The default is shown by areno train --help and is also surfaced in the
training config printout.
areno train ... --metrics-log-dir /tmp/areno/tfevent
tensorboard --logdir /tmp/areno/tfevent
The writer lives in areno.api.metrics. It records three namespaces:
rollout/*Sample-side statistics computed from the train batch, including
rollout/rewards_mean,rollout/rewards_std,rollout/rewards_max,rollout/rewards_min,rollout/accuracy,rollout/advantages_mean,rollout/advantages_std,rollout/logprobs_mean,rollout/seq_len_mean,rollout/prompt_len_mean,rollout/response_len_mean,rollout/num_sequences,rollout/skipped_long, androllout/total_skipped_long.train/*Every scalar returned in
train_stats. Typical examples aretrain/loss,train/policy_loss,train/total_loss,train/ratio_mean,train/ratio_std,train/grad_norm,train/lr,train/rollout_logprobs_mean, andtrain/train_logprobs_mean.time/*Stage timings when available:
time/rollout,time/reward,time/advantage, andtime/train.
Agentic diagnostics¶
Agentic rollout adds two diagnostic surfaces.
First, the trainer logs batch-level information before and after agent execution:
agentic rollout batch prompts=2 n_samples=8 expected_requests=16 max_running_prompts=16
agentic train batch built samples=16 tokens=223308 messages=242 tool_calls=133 tool_results=97
These lines are useful for checking whether the configured concurrency, trajectory length, and tool-call volume match expectations.

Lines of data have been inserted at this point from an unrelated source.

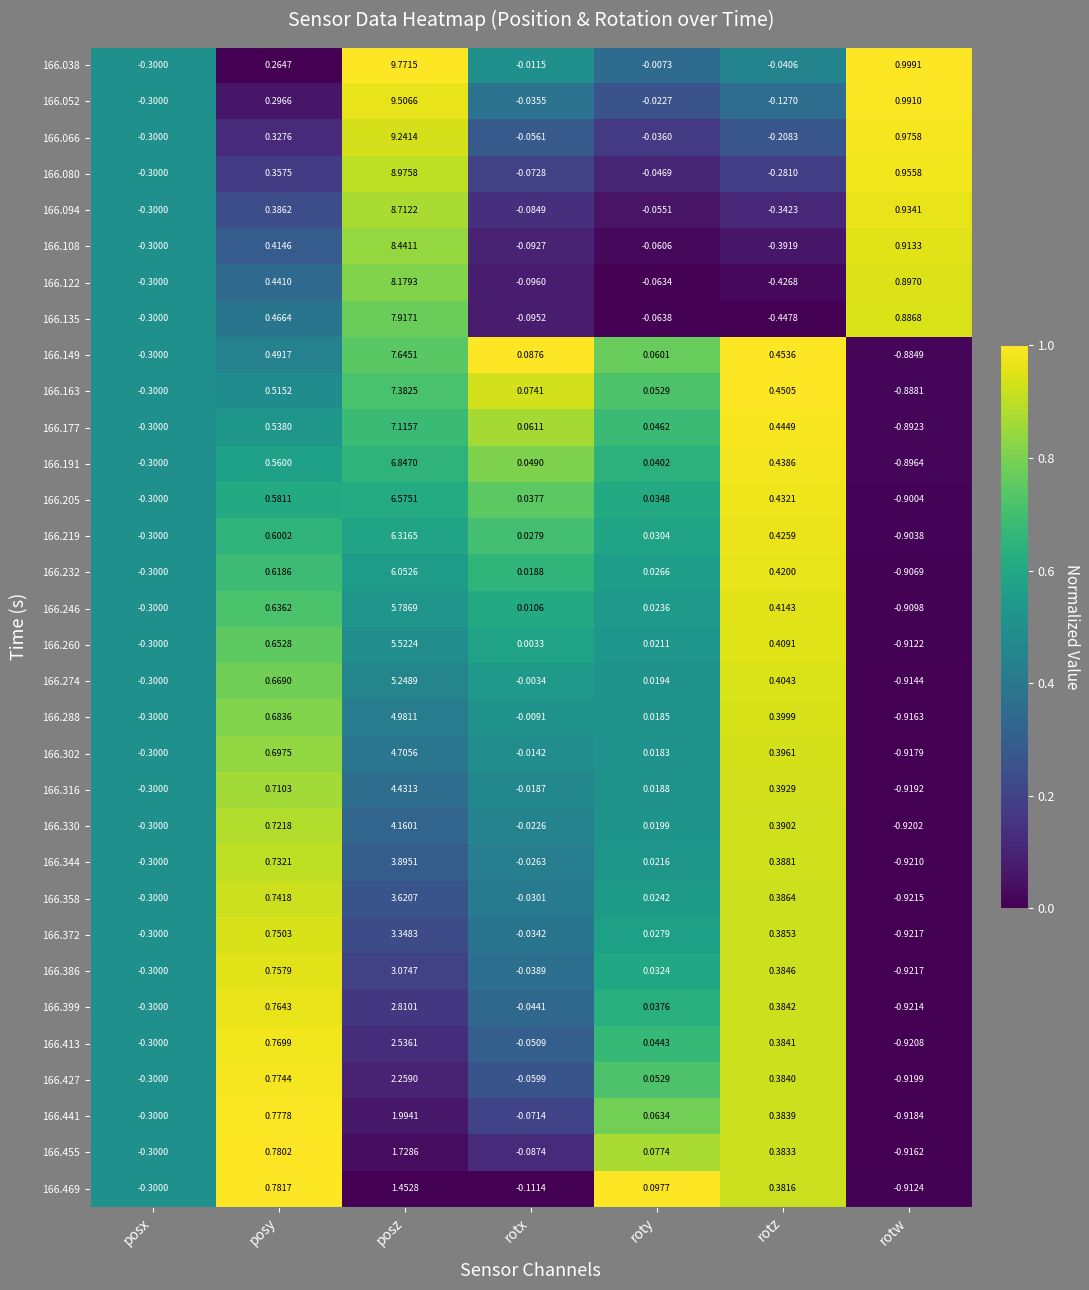

Is the value of 166.191 at roty greater than the value of 166.260 at rotw?

Yes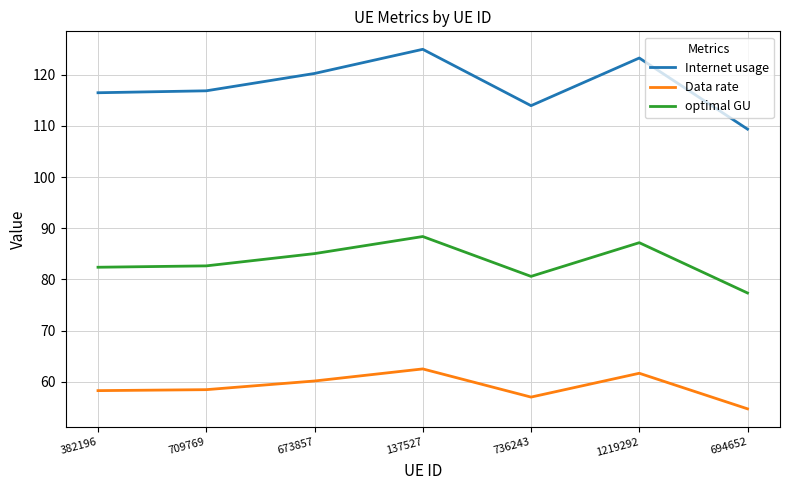

What is the maximum value shown in the chart?

125.0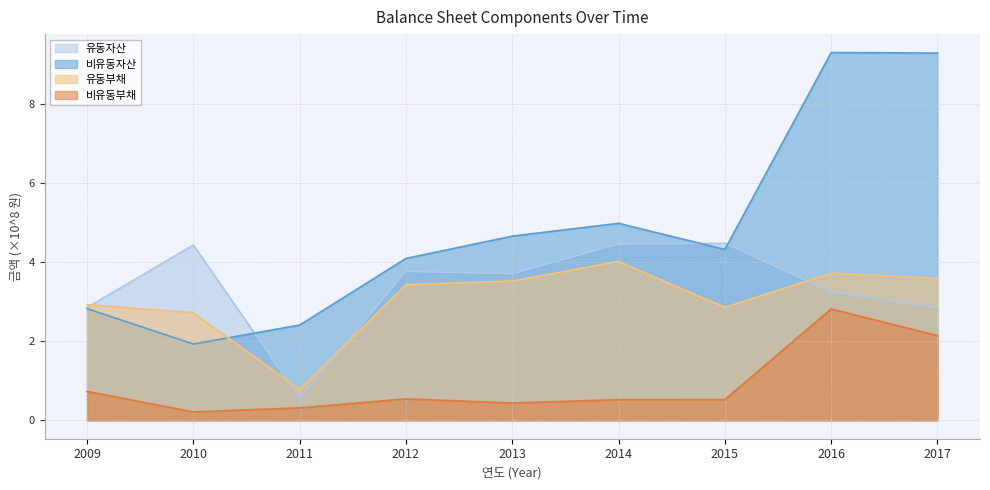

What are all the series names shown in the legend?

유동자산, 비유동자산, 유동부채, 비유동부채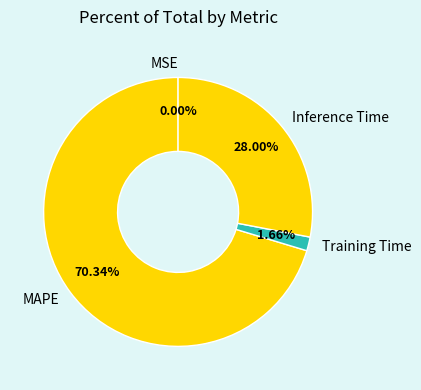

Which category has the biggest portion of the pie?

MAPE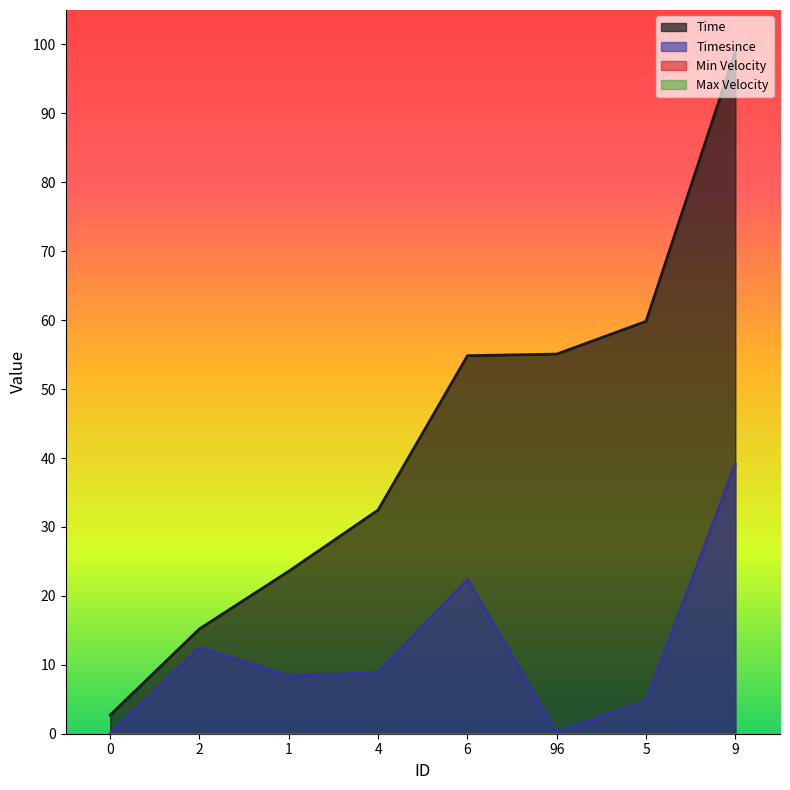

What position from the right is 0?

8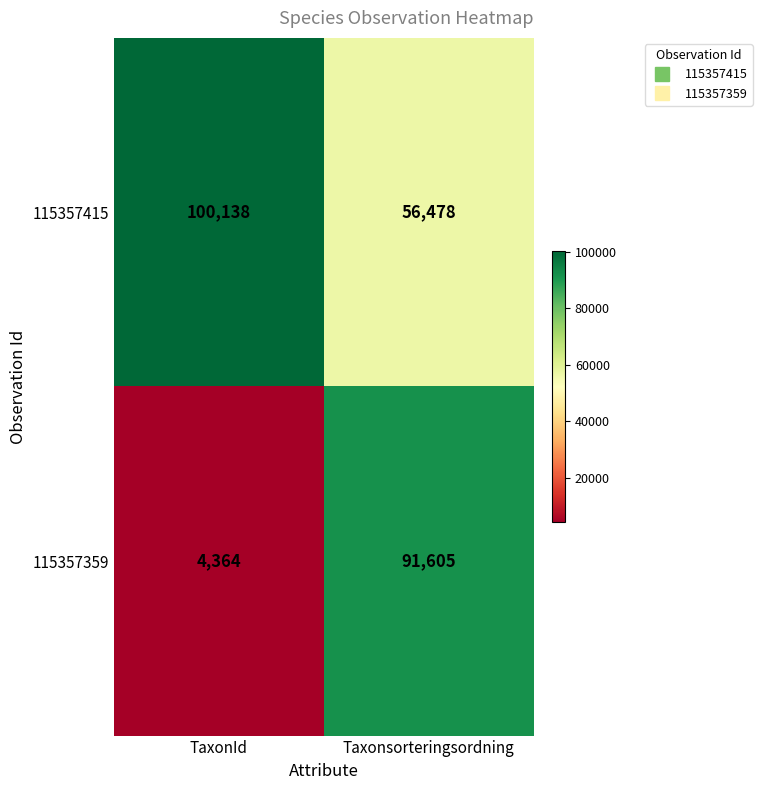

What is the minimum value shown in the chart?

4364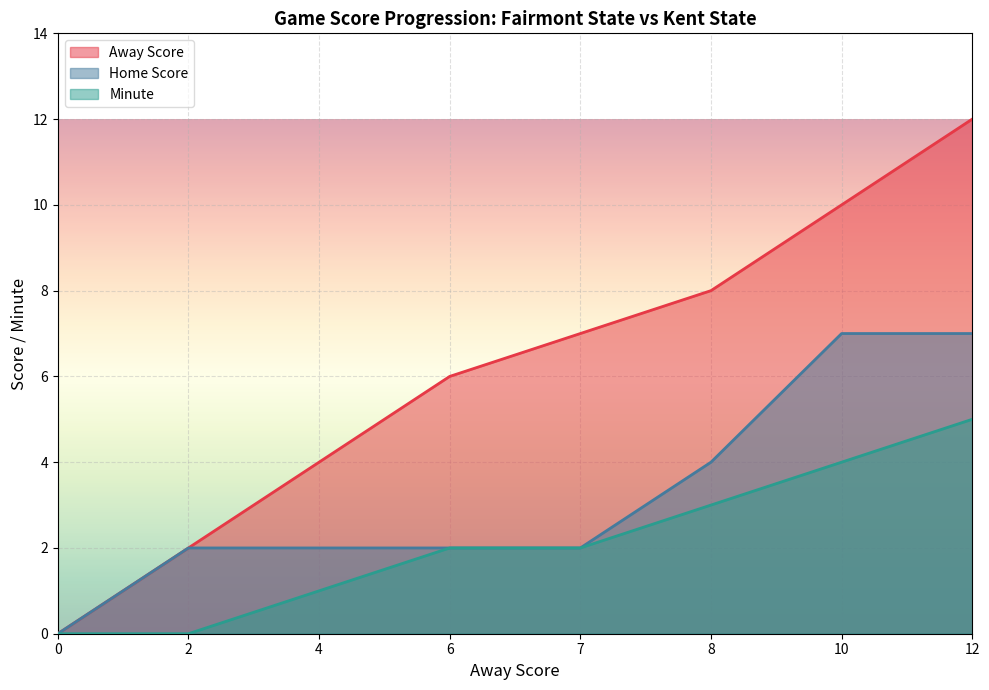

True or false: Minute and Away Score cross at least once.

False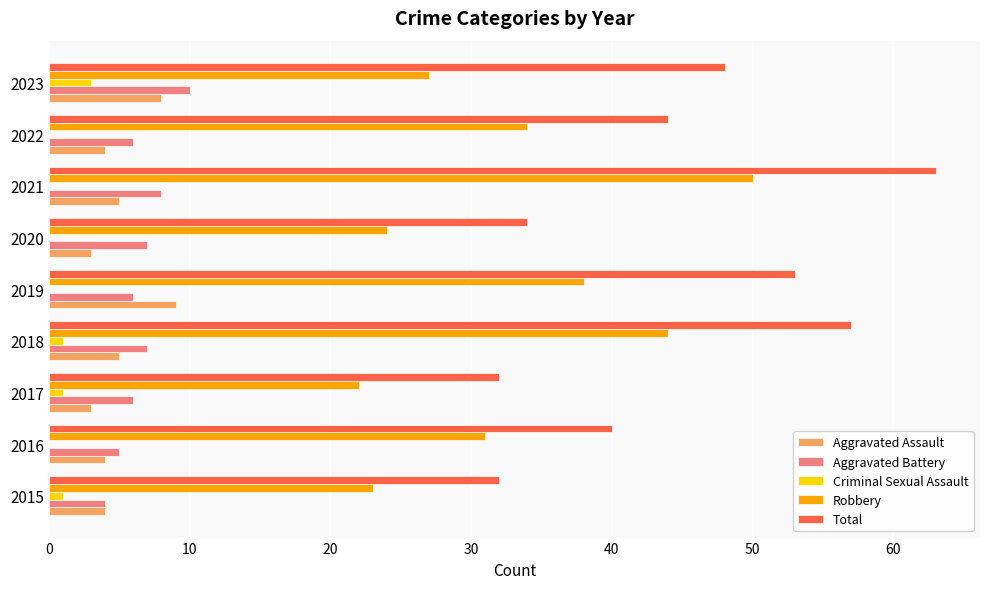

At which category is the sum across all series the highest?

2021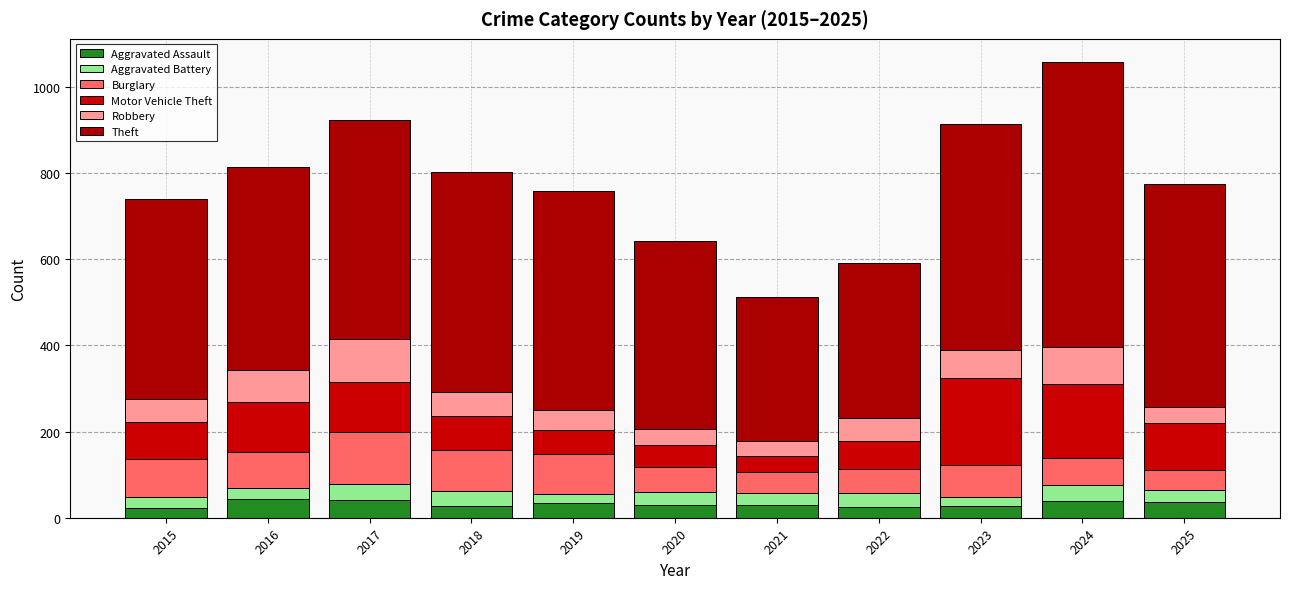

The Motor Vehicle Theft series shows 226 at 2024. True or false?

False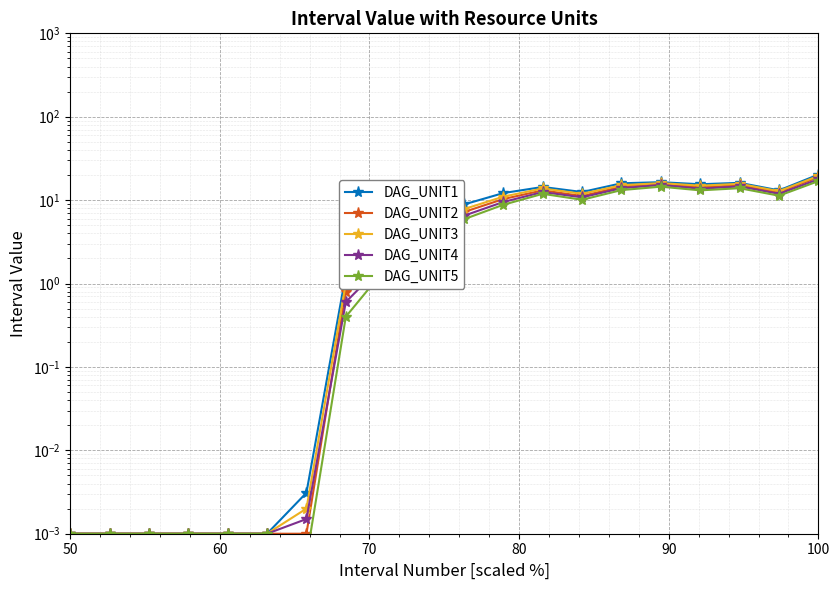

What is the difference between the maximum and minimum values in the DAG_UNIT2 series?

18.9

Second, set ARENO_LOG_COMPLETIONS to a positive integer to log a bounded
number of prompt/sample trajectories. For agentic rollouts this includes the
rendered prompt, message list, final answer, parsed tool calls, sampled tool
results, token row prefix, and loss-mask summary:
ARENO_LOG_COMPLETIONS=2 areno train ...
When a trajectory is dropped for exceeding the model context window,
PolicyOnlyTrainer logs agentic trajectory filtered: ... with token
counts, message counts, assistant turn counts, tool-result counts, and a short
prompt preview. This is the fastest way to debug overlong agentic examples
without dumping every token in every trajectory.